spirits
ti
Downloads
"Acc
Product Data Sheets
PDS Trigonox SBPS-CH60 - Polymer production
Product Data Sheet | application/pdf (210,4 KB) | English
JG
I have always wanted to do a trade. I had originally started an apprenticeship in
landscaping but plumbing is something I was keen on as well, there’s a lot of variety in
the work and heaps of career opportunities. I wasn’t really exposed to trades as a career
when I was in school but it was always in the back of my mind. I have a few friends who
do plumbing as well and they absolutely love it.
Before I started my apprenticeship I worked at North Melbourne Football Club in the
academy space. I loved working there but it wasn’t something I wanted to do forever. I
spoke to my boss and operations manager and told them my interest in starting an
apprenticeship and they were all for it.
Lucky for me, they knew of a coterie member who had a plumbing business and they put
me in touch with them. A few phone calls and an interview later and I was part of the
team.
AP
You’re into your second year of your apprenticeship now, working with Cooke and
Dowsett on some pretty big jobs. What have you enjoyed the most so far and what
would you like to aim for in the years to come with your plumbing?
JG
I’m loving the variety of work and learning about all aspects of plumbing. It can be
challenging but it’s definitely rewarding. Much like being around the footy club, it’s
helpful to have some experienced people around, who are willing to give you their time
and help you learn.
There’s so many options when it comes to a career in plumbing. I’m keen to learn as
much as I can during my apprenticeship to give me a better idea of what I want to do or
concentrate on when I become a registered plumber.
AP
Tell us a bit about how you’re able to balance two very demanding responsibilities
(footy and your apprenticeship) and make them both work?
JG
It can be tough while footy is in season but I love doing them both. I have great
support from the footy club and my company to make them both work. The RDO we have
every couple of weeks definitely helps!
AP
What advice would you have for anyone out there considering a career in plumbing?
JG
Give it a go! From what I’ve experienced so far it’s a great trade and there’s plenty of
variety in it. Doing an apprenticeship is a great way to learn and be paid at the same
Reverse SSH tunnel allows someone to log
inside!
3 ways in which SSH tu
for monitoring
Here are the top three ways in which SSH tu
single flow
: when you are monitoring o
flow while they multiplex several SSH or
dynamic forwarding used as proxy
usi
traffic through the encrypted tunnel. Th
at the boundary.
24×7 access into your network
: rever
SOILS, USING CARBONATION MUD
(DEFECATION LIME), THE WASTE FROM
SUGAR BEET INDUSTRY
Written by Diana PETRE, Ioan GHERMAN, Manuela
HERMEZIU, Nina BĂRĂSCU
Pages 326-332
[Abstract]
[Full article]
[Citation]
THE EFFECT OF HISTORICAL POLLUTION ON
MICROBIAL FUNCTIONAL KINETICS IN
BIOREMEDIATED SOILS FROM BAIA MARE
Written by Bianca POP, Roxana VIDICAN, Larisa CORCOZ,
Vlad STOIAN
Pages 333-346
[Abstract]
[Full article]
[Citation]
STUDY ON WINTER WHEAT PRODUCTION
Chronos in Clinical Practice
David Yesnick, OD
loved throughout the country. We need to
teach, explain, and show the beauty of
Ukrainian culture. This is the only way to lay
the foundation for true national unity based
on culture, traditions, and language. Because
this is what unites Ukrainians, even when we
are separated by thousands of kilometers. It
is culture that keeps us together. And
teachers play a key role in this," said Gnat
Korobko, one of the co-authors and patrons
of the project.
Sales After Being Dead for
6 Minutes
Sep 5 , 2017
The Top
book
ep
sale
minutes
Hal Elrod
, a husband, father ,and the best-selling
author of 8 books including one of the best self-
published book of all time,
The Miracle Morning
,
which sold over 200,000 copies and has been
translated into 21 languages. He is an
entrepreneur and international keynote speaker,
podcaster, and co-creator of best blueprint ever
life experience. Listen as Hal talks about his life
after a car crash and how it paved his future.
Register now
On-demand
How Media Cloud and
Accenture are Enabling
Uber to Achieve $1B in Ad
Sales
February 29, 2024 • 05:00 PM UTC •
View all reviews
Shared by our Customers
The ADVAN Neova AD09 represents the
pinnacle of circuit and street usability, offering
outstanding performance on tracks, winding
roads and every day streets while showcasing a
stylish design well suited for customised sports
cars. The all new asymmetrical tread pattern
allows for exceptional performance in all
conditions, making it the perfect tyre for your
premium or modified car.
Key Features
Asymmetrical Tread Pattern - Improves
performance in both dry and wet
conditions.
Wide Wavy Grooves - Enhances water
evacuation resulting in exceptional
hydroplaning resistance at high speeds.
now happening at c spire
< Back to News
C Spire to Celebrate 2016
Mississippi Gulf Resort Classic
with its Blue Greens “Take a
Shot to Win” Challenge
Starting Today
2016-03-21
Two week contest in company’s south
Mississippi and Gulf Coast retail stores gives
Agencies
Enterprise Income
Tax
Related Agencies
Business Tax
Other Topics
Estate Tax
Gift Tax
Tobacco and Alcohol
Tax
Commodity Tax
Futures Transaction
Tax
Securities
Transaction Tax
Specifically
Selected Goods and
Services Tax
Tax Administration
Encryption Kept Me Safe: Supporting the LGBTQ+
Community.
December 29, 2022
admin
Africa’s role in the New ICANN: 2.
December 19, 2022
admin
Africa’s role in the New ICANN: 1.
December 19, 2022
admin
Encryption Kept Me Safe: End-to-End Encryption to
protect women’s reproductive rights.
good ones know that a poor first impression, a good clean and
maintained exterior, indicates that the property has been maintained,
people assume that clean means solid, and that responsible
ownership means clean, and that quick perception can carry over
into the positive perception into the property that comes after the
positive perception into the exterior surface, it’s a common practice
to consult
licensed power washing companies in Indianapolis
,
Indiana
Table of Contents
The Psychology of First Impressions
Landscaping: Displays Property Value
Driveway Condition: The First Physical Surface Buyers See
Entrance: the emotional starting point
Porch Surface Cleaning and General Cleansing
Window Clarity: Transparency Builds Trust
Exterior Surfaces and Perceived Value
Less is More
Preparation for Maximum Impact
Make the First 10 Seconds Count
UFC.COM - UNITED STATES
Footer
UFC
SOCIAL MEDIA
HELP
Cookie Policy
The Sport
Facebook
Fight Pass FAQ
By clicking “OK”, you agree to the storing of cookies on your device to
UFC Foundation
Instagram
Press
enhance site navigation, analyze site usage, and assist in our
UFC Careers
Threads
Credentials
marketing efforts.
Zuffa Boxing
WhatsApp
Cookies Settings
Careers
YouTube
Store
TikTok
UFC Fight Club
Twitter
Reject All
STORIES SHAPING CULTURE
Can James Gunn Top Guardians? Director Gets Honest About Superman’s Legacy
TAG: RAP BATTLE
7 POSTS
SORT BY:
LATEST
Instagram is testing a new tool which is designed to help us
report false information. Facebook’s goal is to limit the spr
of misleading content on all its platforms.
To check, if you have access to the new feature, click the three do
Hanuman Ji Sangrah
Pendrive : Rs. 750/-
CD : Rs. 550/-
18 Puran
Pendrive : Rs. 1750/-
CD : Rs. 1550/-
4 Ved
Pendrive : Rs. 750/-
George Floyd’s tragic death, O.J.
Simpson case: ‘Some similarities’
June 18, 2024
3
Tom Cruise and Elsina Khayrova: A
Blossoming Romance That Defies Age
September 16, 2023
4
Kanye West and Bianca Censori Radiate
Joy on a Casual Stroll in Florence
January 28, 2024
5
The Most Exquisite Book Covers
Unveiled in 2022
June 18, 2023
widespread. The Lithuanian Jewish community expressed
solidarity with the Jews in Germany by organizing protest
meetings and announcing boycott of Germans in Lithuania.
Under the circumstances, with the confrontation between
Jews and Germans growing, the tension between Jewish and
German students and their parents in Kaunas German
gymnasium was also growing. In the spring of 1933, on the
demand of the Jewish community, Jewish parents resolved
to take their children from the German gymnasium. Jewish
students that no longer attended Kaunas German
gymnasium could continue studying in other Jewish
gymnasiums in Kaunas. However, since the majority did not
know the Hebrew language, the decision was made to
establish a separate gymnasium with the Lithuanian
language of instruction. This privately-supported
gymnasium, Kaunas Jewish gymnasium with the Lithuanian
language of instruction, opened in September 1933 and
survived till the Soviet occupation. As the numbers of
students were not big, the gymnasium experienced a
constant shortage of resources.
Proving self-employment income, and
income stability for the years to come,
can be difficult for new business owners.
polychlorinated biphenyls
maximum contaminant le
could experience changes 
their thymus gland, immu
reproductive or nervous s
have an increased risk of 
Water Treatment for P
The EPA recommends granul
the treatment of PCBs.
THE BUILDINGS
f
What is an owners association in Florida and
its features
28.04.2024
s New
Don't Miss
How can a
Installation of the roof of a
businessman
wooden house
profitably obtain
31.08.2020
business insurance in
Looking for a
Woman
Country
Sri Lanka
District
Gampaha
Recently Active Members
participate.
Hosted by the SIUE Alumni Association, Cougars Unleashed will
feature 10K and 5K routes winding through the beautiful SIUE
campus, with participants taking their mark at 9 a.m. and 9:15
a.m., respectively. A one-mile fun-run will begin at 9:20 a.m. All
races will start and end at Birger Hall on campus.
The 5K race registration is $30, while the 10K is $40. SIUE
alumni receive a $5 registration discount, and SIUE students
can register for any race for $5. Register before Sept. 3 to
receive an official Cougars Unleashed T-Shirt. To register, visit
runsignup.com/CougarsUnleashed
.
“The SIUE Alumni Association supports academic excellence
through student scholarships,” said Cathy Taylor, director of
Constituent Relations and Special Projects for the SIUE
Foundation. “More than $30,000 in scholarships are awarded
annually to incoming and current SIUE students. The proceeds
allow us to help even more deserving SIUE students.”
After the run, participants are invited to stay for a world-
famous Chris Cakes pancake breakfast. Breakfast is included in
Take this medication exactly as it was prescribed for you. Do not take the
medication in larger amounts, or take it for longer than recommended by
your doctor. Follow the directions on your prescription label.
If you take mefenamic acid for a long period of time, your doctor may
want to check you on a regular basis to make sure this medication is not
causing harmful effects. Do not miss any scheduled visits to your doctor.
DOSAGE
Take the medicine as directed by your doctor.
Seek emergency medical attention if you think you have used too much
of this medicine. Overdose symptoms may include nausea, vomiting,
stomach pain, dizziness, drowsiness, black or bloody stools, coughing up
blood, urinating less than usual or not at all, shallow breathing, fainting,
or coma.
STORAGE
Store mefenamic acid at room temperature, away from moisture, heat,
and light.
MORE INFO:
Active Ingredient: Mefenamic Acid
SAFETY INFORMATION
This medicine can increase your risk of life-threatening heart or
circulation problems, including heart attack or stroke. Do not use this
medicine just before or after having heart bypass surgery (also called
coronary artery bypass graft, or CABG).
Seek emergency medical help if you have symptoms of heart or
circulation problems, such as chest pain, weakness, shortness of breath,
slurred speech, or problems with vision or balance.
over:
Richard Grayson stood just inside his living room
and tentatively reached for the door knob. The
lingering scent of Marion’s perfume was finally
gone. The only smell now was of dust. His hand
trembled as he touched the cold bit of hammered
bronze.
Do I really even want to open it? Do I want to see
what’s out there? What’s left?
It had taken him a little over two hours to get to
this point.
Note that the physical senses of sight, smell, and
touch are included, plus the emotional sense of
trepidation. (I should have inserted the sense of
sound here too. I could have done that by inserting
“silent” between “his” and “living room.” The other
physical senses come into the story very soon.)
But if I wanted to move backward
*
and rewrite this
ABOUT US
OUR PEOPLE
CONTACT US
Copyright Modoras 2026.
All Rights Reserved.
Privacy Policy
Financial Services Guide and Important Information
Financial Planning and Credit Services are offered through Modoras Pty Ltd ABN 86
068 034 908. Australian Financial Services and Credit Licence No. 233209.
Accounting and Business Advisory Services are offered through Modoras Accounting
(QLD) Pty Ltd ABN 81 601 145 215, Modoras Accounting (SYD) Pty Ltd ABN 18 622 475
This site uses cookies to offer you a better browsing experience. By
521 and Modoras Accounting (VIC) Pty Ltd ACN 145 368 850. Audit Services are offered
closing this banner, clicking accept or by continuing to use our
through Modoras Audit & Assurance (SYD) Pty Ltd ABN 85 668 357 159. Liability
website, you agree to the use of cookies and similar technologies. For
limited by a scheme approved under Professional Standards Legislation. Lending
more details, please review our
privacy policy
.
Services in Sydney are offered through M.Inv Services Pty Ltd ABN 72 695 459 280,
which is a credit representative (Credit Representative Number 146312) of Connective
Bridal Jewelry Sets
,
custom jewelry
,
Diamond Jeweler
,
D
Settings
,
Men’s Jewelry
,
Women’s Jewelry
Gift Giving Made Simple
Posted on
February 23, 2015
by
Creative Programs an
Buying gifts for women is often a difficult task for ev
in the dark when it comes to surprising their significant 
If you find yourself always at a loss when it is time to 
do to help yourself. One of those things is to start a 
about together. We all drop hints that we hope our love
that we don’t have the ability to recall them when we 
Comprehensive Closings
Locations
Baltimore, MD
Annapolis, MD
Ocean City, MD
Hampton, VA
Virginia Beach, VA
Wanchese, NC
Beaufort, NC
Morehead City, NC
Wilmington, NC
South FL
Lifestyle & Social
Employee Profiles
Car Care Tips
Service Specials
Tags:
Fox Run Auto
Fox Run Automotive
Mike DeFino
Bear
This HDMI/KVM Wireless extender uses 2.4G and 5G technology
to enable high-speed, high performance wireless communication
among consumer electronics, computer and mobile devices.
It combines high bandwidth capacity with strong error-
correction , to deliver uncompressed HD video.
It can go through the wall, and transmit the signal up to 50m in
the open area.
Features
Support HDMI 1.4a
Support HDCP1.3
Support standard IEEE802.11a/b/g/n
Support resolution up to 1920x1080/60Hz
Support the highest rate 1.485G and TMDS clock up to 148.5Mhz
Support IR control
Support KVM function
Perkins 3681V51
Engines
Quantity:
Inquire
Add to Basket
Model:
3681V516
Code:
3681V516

INSTRUCTIONS FOR THE TASK → The line containing "Gift Giving Made Simple" marks the start. Repeat it and every line after it to the end of the listing above, exactly.

THE ANSWER →
Gift Giving Made Simple
Posted on
February 23, 2015
by
Creative Programs an
Buying gifts for women is often a difficult task for ev
in the dark when it comes to surprising their significant 
If you find yourself always at a loss when it is time to 
do to help yourself. One of those things is to start a 
about together. We all drop hints that we hope our love
that we don’t have the ability to recall them when we 
Comprehensive Closings
Locations
Baltimore, MD
Annapolis, MD
Ocean City, MD
Hampton, VA
Virginia Beach, VA
Wanchese, NC
Beaufort, NC
Morehead City, NC
Wilmington, NC
South FL
Lifestyle & Social
Employee Profiles
Car Care Tips
Service Specials
Tags:
Fox Run Auto
Fox Run Automotive
Mike DeFino
Bear
This HDMI/KVM Wireless extender uses 2.4G and 5G technology
to enable high-speed, high performance wireless communication
among consumer electronics, computer and mobile devices.
It combines high bandwidth capacity with strong error-
correction , to deliver uncompressed HD video.
It can go through the wall, and transmit the signal up to 50m in
the open area.
Features
Support HDMI 1.4a
Support HDCP1.3
Support standard IEEE802.11a/b/g/n
Support resolution up to 1920x1080/60Hz
Support the highest rate 1.485G and TMDS clock up to 148.5Mhz
Support IR control
Support KVM function
Perkins 3681V51
Engines
Quantity:
Inquire
Add to Basket
Model:
3681V516
Code:
3681V516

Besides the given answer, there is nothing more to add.